İslam’da haddi ve sınırı aşmak ve taşkınlık yapmak her şeyden önce Allah’ın emir ve yasaklarına karşı gelmek, Allah’ın sınırlarını aşmak anlamına gelir. İkinci olarak insanları toplum içinde aşırıya kaçması, kendisine çizilen hudut ve sınırların dışına çıkmaya çalışması ve taşkınlık içine girmesi anlamına gelir. İnsanların toplumsal kurallara uyması devlet gücüyle sağlanır, pekiyi devlet gücüne hakim olanları kim kontrol edecektir? İşte bir yöneticiye görev verilirken dikkat edilmesi, onun kendisi için çizilen görev tanımının dışına çıkmayacak, görevini kötüye kullanmayacak, kendisini seçen halkın karşısında haddini bilecek bir insan olmasına dikkat edilmesi gerekir. 

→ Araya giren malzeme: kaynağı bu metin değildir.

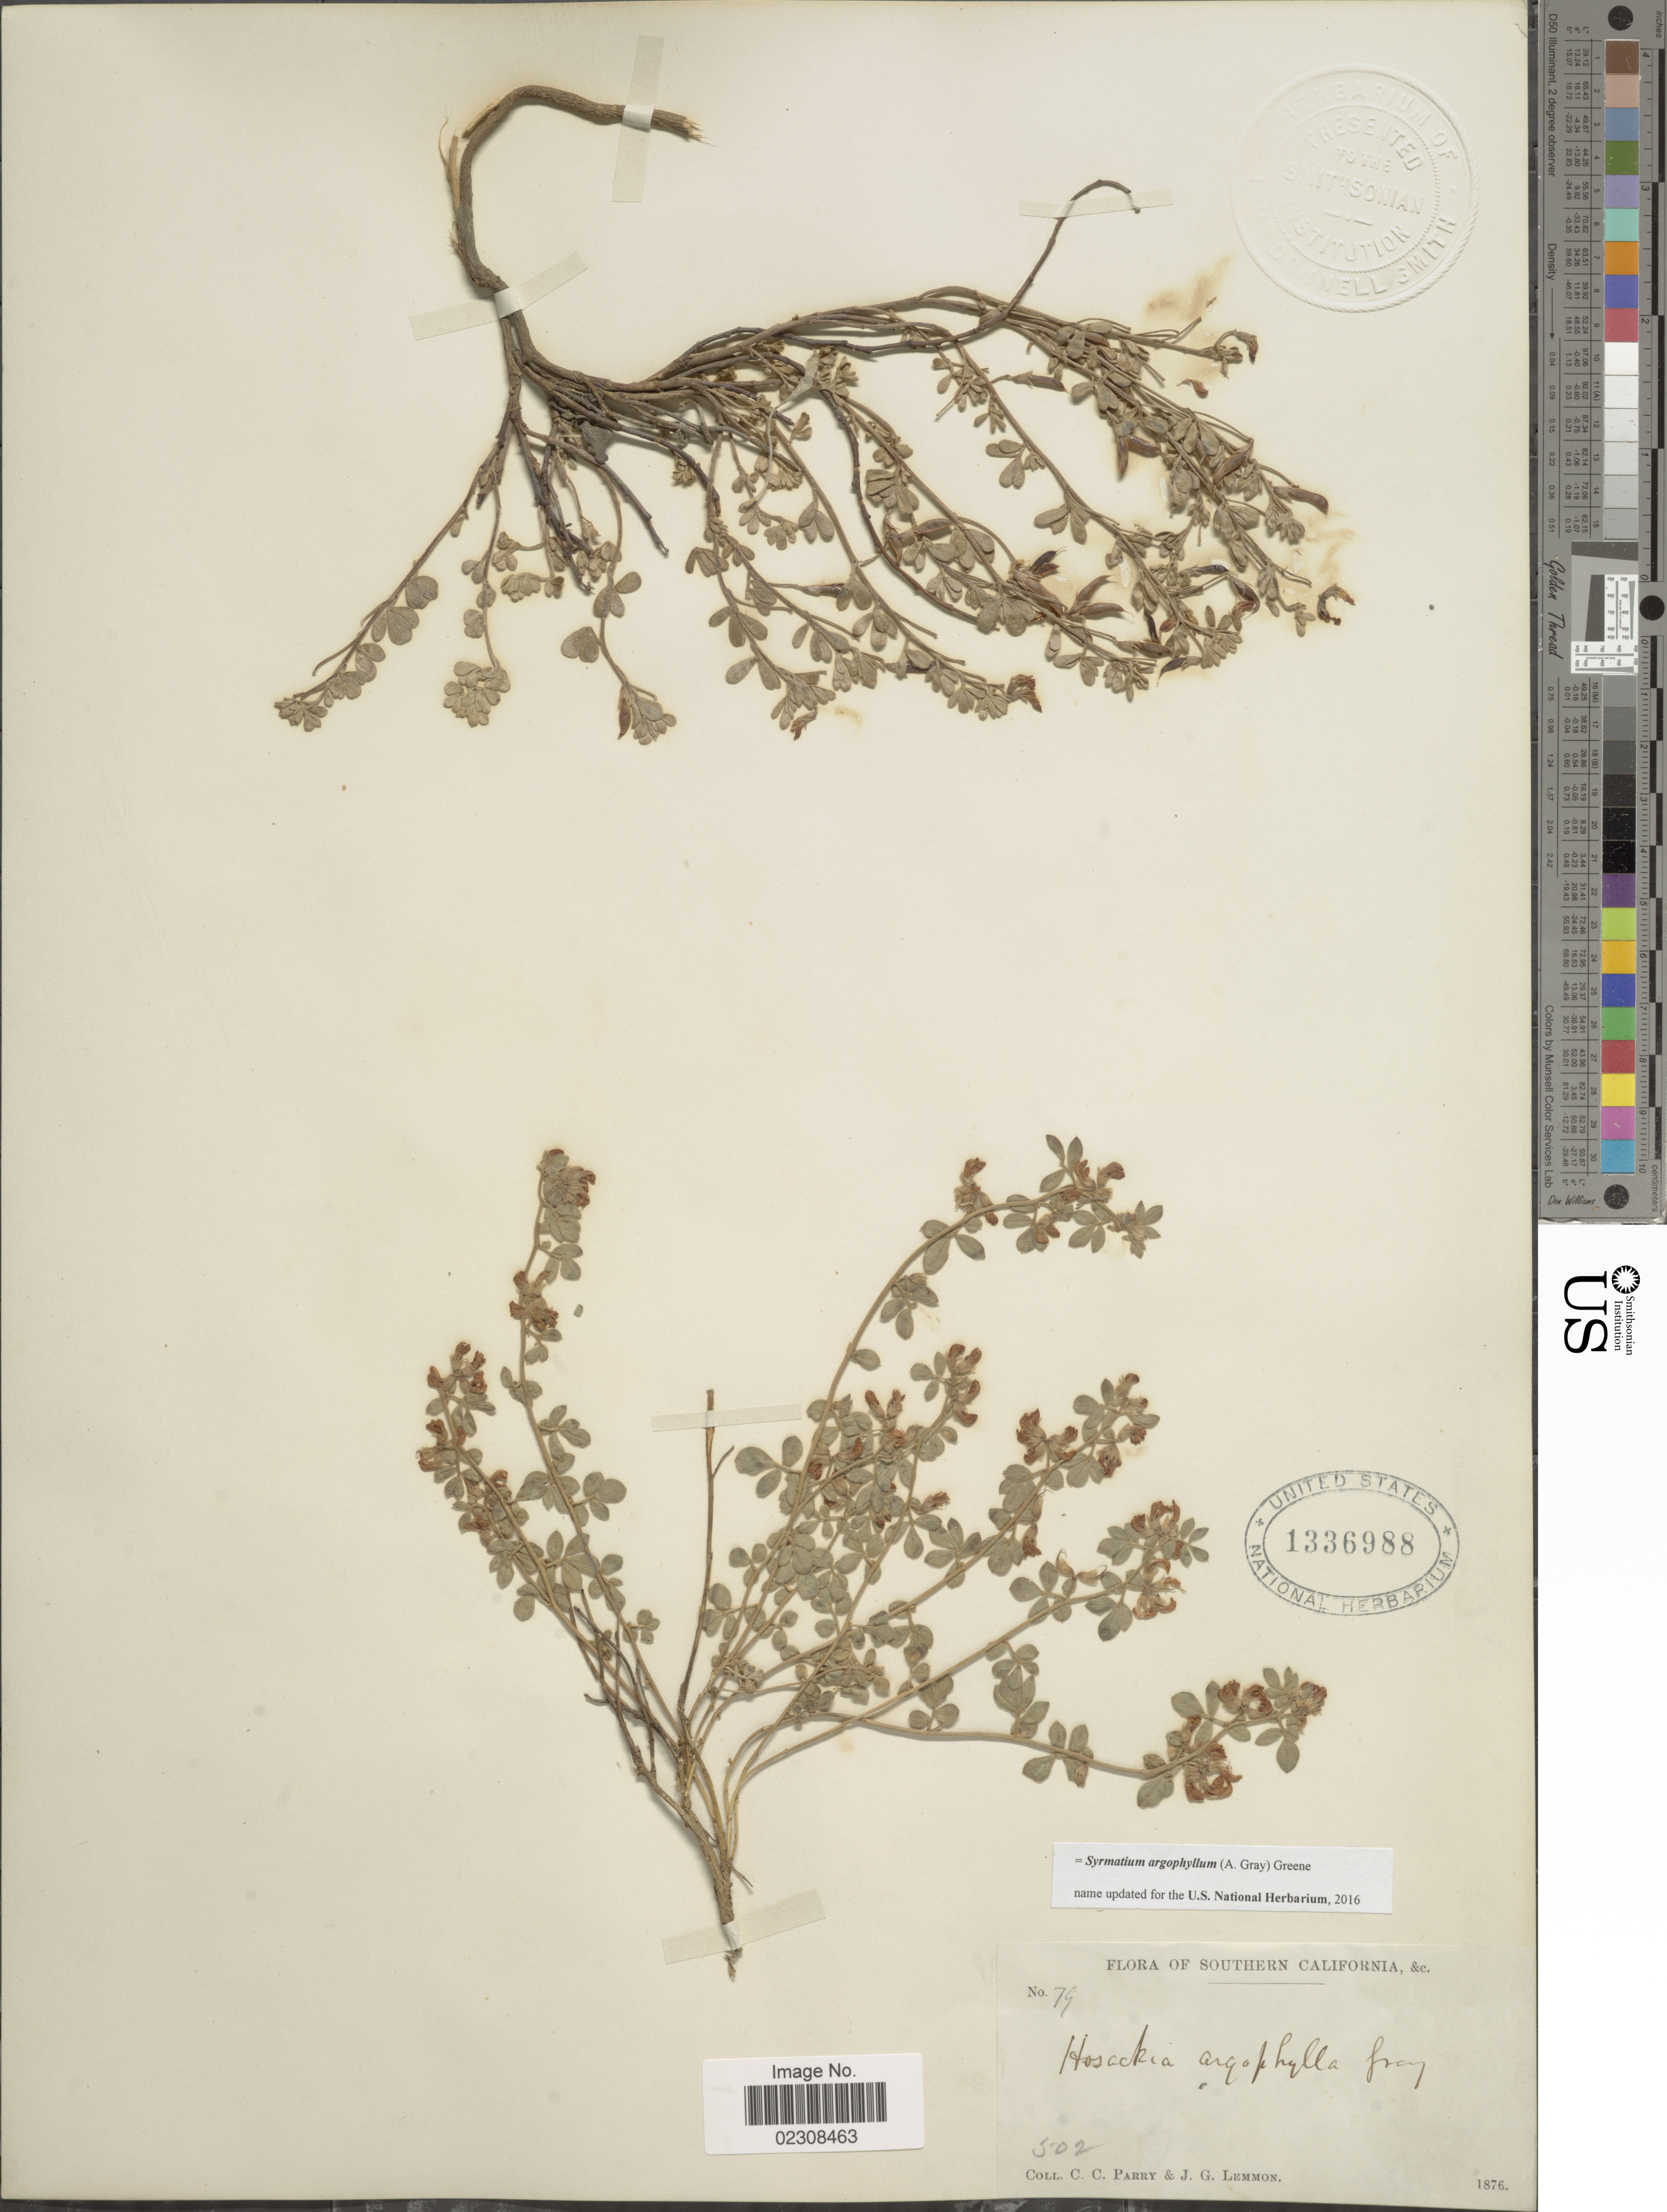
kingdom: Plantae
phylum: Tracheophyta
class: Magnoliopsida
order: Fabales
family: Fabaceae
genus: Syrmatium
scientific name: Syrmatium argophyllum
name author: (A. Gray) Greene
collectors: C. C. Parry & J. Lemmon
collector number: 79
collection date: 1876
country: United States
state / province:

4.İsraf: TDV İslâm Ansiklopedisinde ilgili başlıkta Cengiz Kallek Hoca “israfı” şöyle tanımlamış: 

“Sözlükte ‘haddi aşma, hata, cehalet, gaflet’ gibi anlamlara gelen seref kökünden türetilmiş olan isrâf genel olarak inanç, söz ve davranışta dinin, akıl veya örfün uygun gördüğü ölçülerin dışına çıkmayı, özellikle mal veya imkânları meşrû olmayan amaçlar için saçıp savurmayı ifade eder (Lisânü’l-ʿArab, ‘srf’ md.). İsrafla seref arasında ayırıma giderek birincisine ‘haddi aşmada ifrat’, ikincisine ‘tefrit’ anlamını verenler olmakla birlikte genellikle her ikisi de aşırı inanç, tutum ve davranışlar için kullanılmaktadır. İsrafçı kişiye müsrif denir. Gazzâlî’nin açıklamalarına göre dinin, âdetlerin ve insanlığın gerekli kıldığı yerlere gerekli gördüğü ölçüde harcamak cömertlik, bu ölçülerin altına düşmek cimrilik, bunların üstünde harcamada bulunmak ise israftır (İḥyâʾ, III, 259-260).”

Belediye ve Merkezi Hükümet olsun, bir yöneticinin en önemli hasletinin müsrif olmaması ve muktesit olması gerektiğidir. Çünkü yöneticinin harcadığı para kendi parası değildir, milletin parasıdır. İslâm insanların kendi paralarını harcarken bile sınırlara dikkat etmelerini tavsiye ederken, başkasının parasını har vurup harman savurmayı hiçbir şekilde kabul etmez. Bir yönetici israftan kaçınmalıdır, yönettiği kaynakları en uygun ve etkin şekilde kullanmalıdır, her şeyden önce gösterişten kaçınmalı ve itibardan tasarruf etmelidir.